The study tackles one of the biggest challenges in image recognition machine learning: algorithms needing huge quantities of data, in this case images, to be able to recognise certain attributes accurately.
ECU School of Science researcher Dr Shams Islam said this was incredibly useful for identifying and diagnosing emerging or uncommon medical conditions. "Our technique has the capacity to not only detect COVID-19 in chest x-rays, but also other chest diseases such as pneumonia. We have tested it on 10 different chest diseases, achieving highly accurate results," he said. "Normally, it is difficult for AI-based methods to perform detection of chest diseases accurately because the AI models need a very large amount of training data to understand the characteristic signatures of the diseases."
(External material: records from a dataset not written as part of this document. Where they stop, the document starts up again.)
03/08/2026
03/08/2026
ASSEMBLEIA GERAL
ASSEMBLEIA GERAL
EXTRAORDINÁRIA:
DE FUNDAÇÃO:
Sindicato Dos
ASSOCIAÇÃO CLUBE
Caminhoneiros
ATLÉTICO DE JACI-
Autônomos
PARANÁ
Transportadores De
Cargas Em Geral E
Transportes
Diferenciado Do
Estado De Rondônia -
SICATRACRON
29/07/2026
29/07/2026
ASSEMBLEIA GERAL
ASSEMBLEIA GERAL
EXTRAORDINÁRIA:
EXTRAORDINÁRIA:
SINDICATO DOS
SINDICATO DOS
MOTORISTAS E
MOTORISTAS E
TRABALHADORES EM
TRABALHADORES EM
Islam added: "The data needs to be carefully annotated by medical experts, this is not only a cumbersome process, it also entails a significant cost. Our method bypasses this requirement and learns accurate models with a very limited amount of annotated data. While this technique is unlikely to replace the rapid COVID-19 tests we use now, there are important implications for the use of image recognition in other medical diagnoses."
Taking a shortcut on training
Lead author and ECU PhD candidate Fouzia Atlaf said the key to significantly decreasing the time needed to adapt the approach to other medical issues was pretraining the algorithm with the large ImageNet database. "ImageNet is a database of more than 1 million images which has been classified by humans - just like chest x-rays by medical professionals would need to be," she said. "The difference is the images in the database are of regular household items which can be classified by people without medical expertise."
Dr Islam and Ms Altaf hope the technique can be further refined in future research to increase accuracy and further reduce training time.
The research was published in Neural Computing and Applications.